Além disso, a Comissão recebeu relatos de que o aumento do assédio, violência e ameaças contra profissionais e estabelecimentos de saúde que fornecem esses serviços levou muitos profissionais de saúde a abandonar ou evitar exercer sua prática médica em estados onde o aborto é proibido ou restrito. Isso resultou no fechamento não apenas de clínicas de aborto, mas também de seções de maternidade nos hospitais. Essas consequências afetam de maneira desproporcional mulheres e pessoas gestantes negras e indígenas, que já enfrentavam, em média, taxas mais altas de mortalidade materna no país.
Consequentemente, dependendo da lei estadual, as mulheres que buscam serviços de saúde reprodutiva têm tido que se deslocar para estados onde podem acessá-los, resultando na saturação e atraso na prestação desses serviços também nesses estados. Devido aos custos associados a esses deslocamentos, para as mulheres e adolescentes de baixa renda ou em situação de pobreza, viajar para estados onde o aborto é permitido geralmente não é possível, o que exacerba as disparidades sociais e de saúde existentes.
Da mesma forma, a falta de certeza legal também afeta o acesso a outros serviços de saúde para as mulheres. Por exemplo, foram reportados atrasos na prescrição de tratamentos contra o câncer devido ao risco de causar a interrupção da gravidez. Além disso, há o temor de que a linguagem abrangente utilizada em algumas legislações limite o acesso a anticoncepcionais. Outra preocupação são os relatos de que os registros de prescrições médicas estão sendo compartilhados com as autoridades sem ordem judicial, com o objetivo de promover perseguição legal.
A proteção da saúde reprodutiva é essencial para o desenvolvimento autônomo das mulheres. O Estado tem a obrigação de fornecer serviços, instalações e bens de saúde que considerem as necessidades específicas das mulheres, além de incorporar uma perspectiva de gênero que permita o acesso real, de qualidade e adequado a esses serviços. Além disso, deve-se garantir um atendimento integral e adequado de acordo com as melhores práticas científicas e médicas, visando prevenir e tratar as complicações médicas relacionadas à gravidez.
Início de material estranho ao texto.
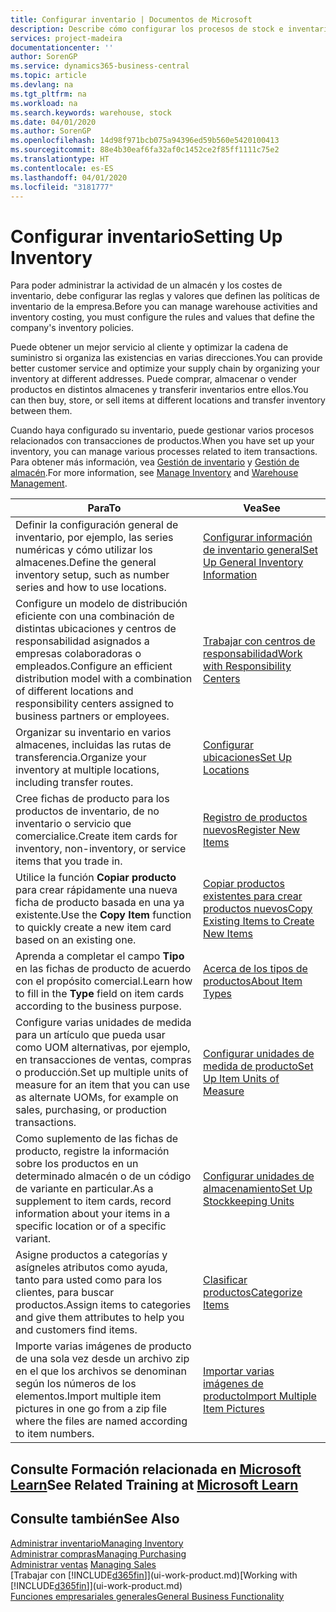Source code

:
 ```yaml
---
title: Configurar inventario | Documentos de Microsoft
description: Describe cómo configurar los procesos de stock e inventario, incluidas las rutas de transferencia y ubicaciones, como los almacenes.
services: project-madeira
documentationcenter: ''
author: SorenGP
ms.service: dynamics365-business-central
ms.topic: article
ms.devlang: na
ms.tgt_pltfrm: na
ms.workload: na
ms.search.keywords: warehouse, stock
ms.date: 04/01/2020
ms.author: SorenGP
ms.openlocfilehash: 14d98f971bcb075a94396ed59b560e5420100413
ms.sourcegitcommit: 88e4b30eaf6fa32af0c1452ce2f85ff1111c75e2
ms.translationtype: HT
ms.contentlocale: es-ES
ms.lasthandoff: 04/01/2020
ms.locfileid: "3181777"
---
```

# <a name="setting-up-inventory"></a><span data-ttu-id="d5a13-103">Configurar inventario</span><span class="sxs-lookup"><span data-stu-id="d5a13-103">Setting Up Inventory</span></span>
<span data-ttu-id="d5a13-104">Para poder administrar la actividad de un almacén y los costes de inventario, debe configurar las reglas y valores que definen las políticas de inventario de la empresa.</span><span class="sxs-lookup"><span data-stu-id="d5a13-104">Before you can manage warehouse activities and inventory costing, you must configure the rules and values that define the company's inventory policies.</span></span>

<span data-ttu-id="d5a13-105">Puede obtener un mejor servicio al cliente y optimizar la cadena de suministro si organiza las existencias en varias direcciones.</span><span class="sxs-lookup"><span data-stu-id="d5a13-105">You can provide better customer service and optimize your supply chain by organizing your inventory at different addresses.</span></span> <span data-ttu-id="d5a13-106">Puede comprar, almacenar o vender productos en distintos almacenes y transferir inventarios entre ellos.</span><span class="sxs-lookup"><span data-stu-id="d5a13-106">You can then buy, store, or sell items at different locations and transfer inventory between them.</span></span>

<span data-ttu-id="d5a13-107">Cuando haya configurado su inventario, puede gestionar varios procesos relacionados con transacciones de productos.</span><span class="sxs-lookup"><span data-stu-id="d5a13-107">When you have set up your inventory, you can manage various processes related to item transactions.</span></span> <span data-ttu-id="d5a13-108">Para obtener más información, vea [Gestión de inventario](inventory-manage-inventory.md) y [Gestión de almacén](warehouse-manage-warehouse.md).</span><span class="sxs-lookup"><span data-stu-id="d5a13-108">For more information, see [Manage Inventory](inventory-manage-inventory.md) and [Warehouse Management](warehouse-manage-warehouse.md).</span></span>

| <span data-ttu-id="d5a13-109">Para</span><span class="sxs-lookup"><span data-stu-id="d5a13-109">To</span></span> | <span data-ttu-id="d5a13-110">Vea</span><span class="sxs-lookup"><span data-stu-id="d5a13-110">See</span></span> |
| --- | --- |
| <span data-ttu-id="d5a13-111">Definir la configuración general de inventario, por ejemplo, las series numéricas y cómo utilizar los almacenes.</span><span class="sxs-lookup"><span data-stu-id="d5a13-111">Define the general inventory setup, such as number series and how to use locations.</span></span> |[<span data-ttu-id="d5a13-112">Configurar información de inventario general</span><span class="sxs-lookup"><span data-stu-id="d5a13-112">Set Up General Inventory Information</span></span>](inventory-how-setup-general.md) |
|<span data-ttu-id="d5a13-113">Configure un modelo de distribución eficiente con una combinación de distintas ubicaciones y centros de responsabilidad asignados a empresas colaboradoras o empleados.</span><span class="sxs-lookup"><span data-stu-id="d5a13-113">Configure an efficient distribution model with a combination of different locations and responsibility centers assigned to business partners or employees.</span></span>|[<span data-ttu-id="d5a13-114">Trabajar con centros de responsabilidad</span><span class="sxs-lookup"><span data-stu-id="d5a13-114">Work with Responsibility Centers</span></span>](inventory-responsibility-centers.md)|
| <span data-ttu-id="d5a13-115">Organizar su inventario en varios almacenes, incluidas las rutas de transferencia.</span><span class="sxs-lookup"><span data-stu-id="d5a13-115">Organize your inventory at multiple locations, including transfer routes.</span></span> |[<span data-ttu-id="d5a13-116">Configurar ubicaciones</span><span class="sxs-lookup"><span data-stu-id="d5a13-116">Set Up Locations</span></span>](inventory-how-register-new-items.md) |
| <span data-ttu-id="d5a13-117">Cree fichas de producto para los productos de inventario, de no inventario o servicio que comercialice.</span><span class="sxs-lookup"><span data-stu-id="d5a13-117">Create item cards for inventory, non-inventory, or service items that you trade in.</span></span> |[<span data-ttu-id="d5a13-118">Registro de productos nuevos</span><span class="sxs-lookup"><span data-stu-id="d5a13-118">Register New Items</span></span>](inventory-how-register-new-items.md) |
|<span data-ttu-id="d5a13-119">Utilice la función **Copiar producto** para crear rápidamente una nueva ficha de producto basada en una ya existente.</span><span class="sxs-lookup"><span data-stu-id="d5a13-119">Use the **Copy Item** function to quickly create a new item card based on an existing one.</span></span>|[<span data-ttu-id="d5a13-120">Copiar productos existentes para crear productos nuevos</span><span class="sxs-lookup"><span data-stu-id="d5a13-120">Copy Existing Items to Create New Items</span></span>](inventory-how-copy-items.md)|
|<span data-ttu-id="d5a13-121">Aprenda a completar el campo **Tipo** en las fichas de producto de acuerdo con el propósito comercial.</span><span class="sxs-lookup"><span data-stu-id="d5a13-121">Learn how to fill in the **Type** field on item cards according to the business purpose.</span></span>|[<span data-ttu-id="d5a13-122">Acerca de los tipos de productos</span><span class="sxs-lookup"><span data-stu-id="d5a13-122">About Item Types</span></span>](inventory-about-item-types.md)|
|<span data-ttu-id="d5a13-123">Configure varias unidades de medida para un artículo que pueda usar como UOM alternativas, por ejemplo, en transacciones de ventas, compras o producción.</span><span class="sxs-lookup"><span data-stu-id="d5a13-123">Set up multiple units of measure for an item that you can use as alternate UOMs, for example on sales, purchasing, or production transactions.</span></span>|[<span data-ttu-id="d5a13-124">Configurar unidades de medida de producto</span><span class="sxs-lookup"><span data-stu-id="d5a13-124">Set Up Item Units of Measure</span></span>](inventory-how-setup-units-of-measure.md)|
|<span data-ttu-id="d5a13-125">Como suplemento de las fichas de producto, registre la información sobre los productos en un determinado almacén o de un código de variante en particular.</span><span class="sxs-lookup"><span data-stu-id="d5a13-125">As a supplement to item cards, record information about your items in a specific location or of a specific variant.</span></span>|[<span data-ttu-id="d5a13-126">Configurar unidades de almacenamiento</span><span class="sxs-lookup"><span data-stu-id="d5a13-126">Set Up Stockkeeping Units</span></span>](inventory-how-to-set-up-stockkeeping-units.md)|
| <span data-ttu-id="d5a13-127">Asigne productos a categorías y asígneles atributos como ayuda, tanto para usted como para los clientes, para buscar productos.</span><span class="sxs-lookup"><span data-stu-id="d5a13-127">Assign items to categories and give them attributes to help you and customers find items.</span></span> |[<span data-ttu-id="d5a13-128">Clasificar productos</span><span class="sxs-lookup"><span data-stu-id="d5a13-128">Categorize Items</span></span>](inventory-how-categorize-items.md) |
|<span data-ttu-id="d5a13-129">Importe varias imágenes de producto de una sola vez desde un archivo zip en el que los archivos se denominan según los números de los elementos.</span><span class="sxs-lookup"><span data-stu-id="d5a13-129">Import multiple item pictures in one go from a zip file where the files are named according to item numbers.</span></span>|[<span data-ttu-id="d5a13-130">Importar varias imágenes de producto</span><span class="sxs-lookup"><span data-stu-id="d5a13-130">Import Multiple Item Pictures</span></span>](inventory-how-import-item-pictures.md)|

## <a name="see-related-training-at-microsoft-learn"></a><span data-ttu-id="d5a13-131">Consulte Formación relacionada en [Microsoft Learn](/learn/modules/trade-get-started-dynamics-365-business-central/)</span><span class="sxs-lookup"><span data-stu-id="d5a13-131">See Related Training at [Microsoft Learn](/learn/modules/trade-get-started-dynamics-365-business-central/)</span></span>

## <a name="see-also"></a><span data-ttu-id="d5a13-132">Consulte también</span><span class="sxs-lookup"><span data-stu-id="d5a13-132">See Also</span></span>
[<span data-ttu-id="d5a13-133">Administrar inventario</span><span class="sxs-lookup"><span data-stu-id="d5a13-133">Managing Inventory</span></span>](inventory-manage-inventory.md)  
[<span data-ttu-id="d5a13-134">Administrar compras</span><span class="sxs-lookup"><span data-stu-id="d5a13-134">Managing Purchasing</span></span>](purchasing-manage-purchasing.md)  
<span data-ttu-id="d5a13-135">[Administrar ventas](sales-manage-sales.md)  </span><span class="sxs-lookup"><span data-stu-id="d5a13-135">[Managing Sales](sales-manage-sales.md)  </span></span>  
<span data-ttu-id="d5a13-136">[Trabajar con [!INCLUDE[d365fin](includes/d365fin_md.md)]](ui-work-product.md)</span><span class="sxs-lookup"><span data-stu-id="d5a13-136">[Working with [!INCLUDE[d365fin](includes/d365fin_md.md)]](ui-work-product.md)</span></span>  
[<span data-ttu-id="d5a13-137">Funciones empresariales generales</span><span class="sxs-lookup"><span data-stu-id="d5a13-137">General Business Functionality</span></span>](ui-across-business-areas.md)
Nesse contexto, o acesso ao aborto seguro – considerado um serviço essencial de saúde pela Organização Mundial da Saúde (OMS) – assim como a outros serviços de saúde necessários exclusivamente para pessoas gestantes, é uma questão de igualdade de gênero.
A Comissão valoriza os esforços do Governo para salvaguardar os direitos reprodutivos protegidos a nível federal e para mitigar o impacto das normas proibitivas de aborto a nível estadual. Ao mesmo tempo, e em linha com o recomendado por diversos órgãos de tratados da ONU, insta à implementação das diretrizes da OMS sobre atenção ao aborto de 2022. Isso implica eliminar as sanções para aqueles que forneçam, assistam ou procurem esse serviço de saúde, e reforçar as proteções ao sigilo profissional do pessoal médico e à confidencialidade das pacientes.
Os Estados Unidos devem redobrar esforços para assegurar o acesso das mulheres a todos os serviços de saúde reprodutiva, incluindo informações verídicas e baseadas em evidências científicas sobre métodos anticoncepcionais, contracepção de emergência e pílulas abortivas, bem como o acesso e uso seguro destes em todo o território nacional.
A CIDH é um órgão principal e autônomo da Organização dos Estados Americanos (OEA), cujo mandato deriva da Carta da OEA e da Convenção Americana de Direitos Humanos. A Comissão Interamericana está mandatada para promover a observância dos direitos humanos na região e atuar como órgão consultivo da OEA sobre o assunto. A CIDH é composta por sete membros independentes, eleitos pela Assembleia Geral da OEA em caráter pessoal, e não representam seus países de origem ou residência.